As Milan Fashion Week continues, New York fashion director Amy Larocca documents her days spent in the thick of it all.
Saturday, February 25
9:30 a.m.: Tomas Maier is an exceptionally civilized man and so the Bottega Veneta show is a totally civilized experience every single time. I was completely intrigued by the video cameras that moved smoothly in tracks on the ceiling in perfect tandem with the models. Such precision! Only Tomas Maier. The clothes were similarly precise, but also very pretty, particularly the coats. Of course we all think of him as a bag man, but lately Maier has been doing really spectacular jewelry.
10:30 a.m.: I'm always a bit relieved to arrive at Armani HQ: there are really nice, clean bathrooms and really comfy seats. Mr. Armani sends his models down the runway in groups: pairs in corresponding colors, dialoguing shapes. They also, unusually, pass down the runway just once — there is no finale. There was also not a single high heel in the collection, and just about every look involved silk knickers. There were some amazing technicolor dream coats towards the end. Also, one important beauty note for the season: Everyone is pale.
11:30 a.m.: I stop by an Italian supermarket to pick up a few essentials — like diapers —for my daughter. There are jars of ground prosciutto and branzino baby food on the shelves. Also, something that I think is ostrich.
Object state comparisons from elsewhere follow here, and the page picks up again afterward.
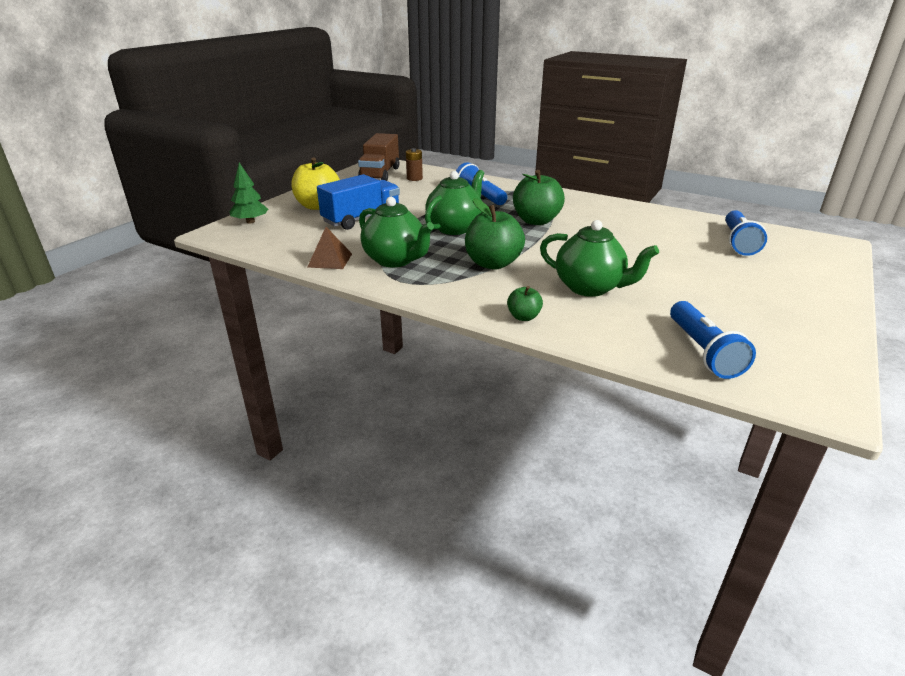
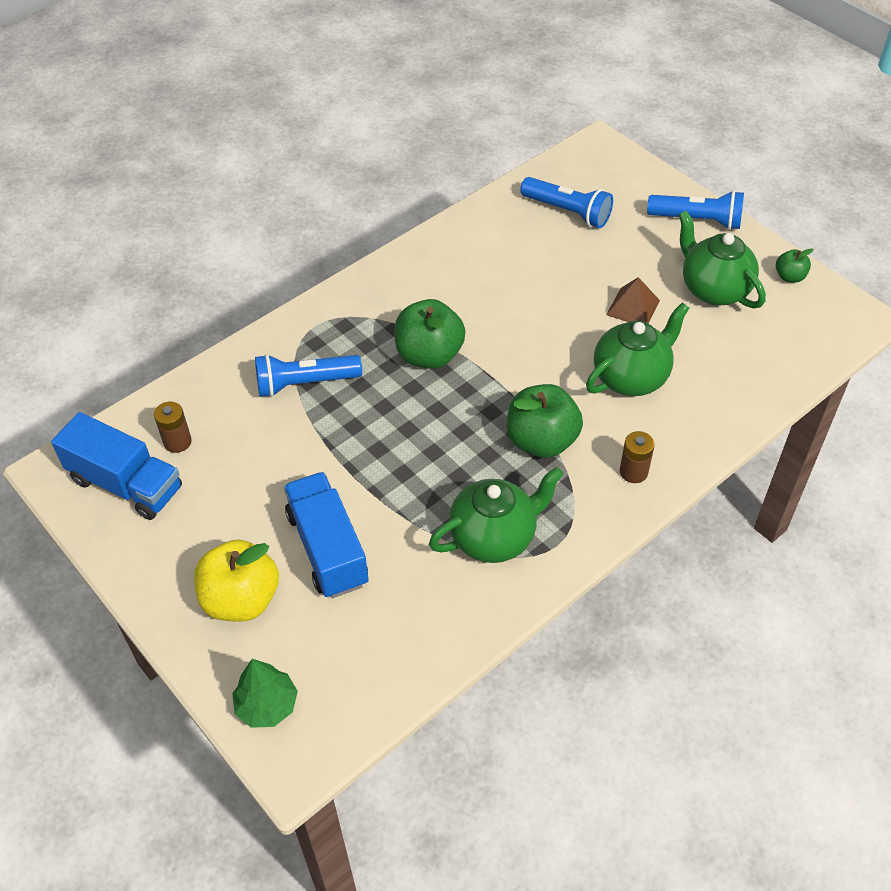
camera: 70 degrees left, 20 degrees up
brown pyramid [308,227,352,269] -> brown pyramid moved to [606,277,660,323]
brown truck [358,133,399,181] -> blue truck [51,412,182,520]
green teapot [425,170,484,235] -> green teapot moved to [678,211,766,308]
green apple [507,286,543,321] -> green apple moved to [776,248,814,283]
blue flashlight [670,301,756,379] -> blue flashlight moved to [647,190,744,230]
none -> brown battery [620,431,655,483]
2 p.m.: And here it is, Raf Simons’s final show for Jil Sander. It’s weirdly emotional from the opening look — a pale pink cocoon coat that floats on the model's slender back — and it only gets more so as it progresses. The clothes are just so beautiful: the knit dresses are light and elegant, and everything is so exact and so modern yet also warm and alive. The timing and the edit of the show is also amazing: You settle into a passage of pastels and bam — the prettiest red coat in the world. This is one of those shows you want to go on for days, one that makes you understand why certain clothes deserve to be shown in this weird hybrid medium of art and performance. There is a standing ovation, with lots of brava! Suddenly everyone rushes the runway, cheering. And then the security guards pull Simons out for an encore bow. His face is pink and he is tearing up, and suddenly so are all sorts of people, people you wouldn't expect are rubbing their eyes, looking sheepish.
3 p.m.: Re-see at Prada. FYI: the purple carpet is still in place. Also: the embellishments are intricate and incredible up close.
4 p.m.: A nice break to take a walk. It's carnival day, which is something like Halloween. Everywhere there are kids in costumes tossing confetti. I see one grown man dressed like a Native American. He is wearing what I guess you'd call “red face”? It's disturbing.
6 p.m.: Drinks in the hotel lobby. Half the tables are filled with people killing time before heading to Pucci, the other half are occupied by very tall, very young models having cocktails with older men … men who are overwhelmingly on the shorter side of average and on the stubblier side of clean. Ugh. Just, ugh.
7 p.m.: The Pucci collection starts off much sleeker than is usual for Peter Dundas, who I tend to think of as existing in the sheer caftan camp. The hair is great (this is turning out to be a great season for hair). It continues in that direction, and I like it quite a bit. I also like that Dundas always makes me think of Christopher Atkins in the Blue Lagoon. What I never like is being shoved by Anna Wintour's bodyguards, which somehow happens every year after Pucci.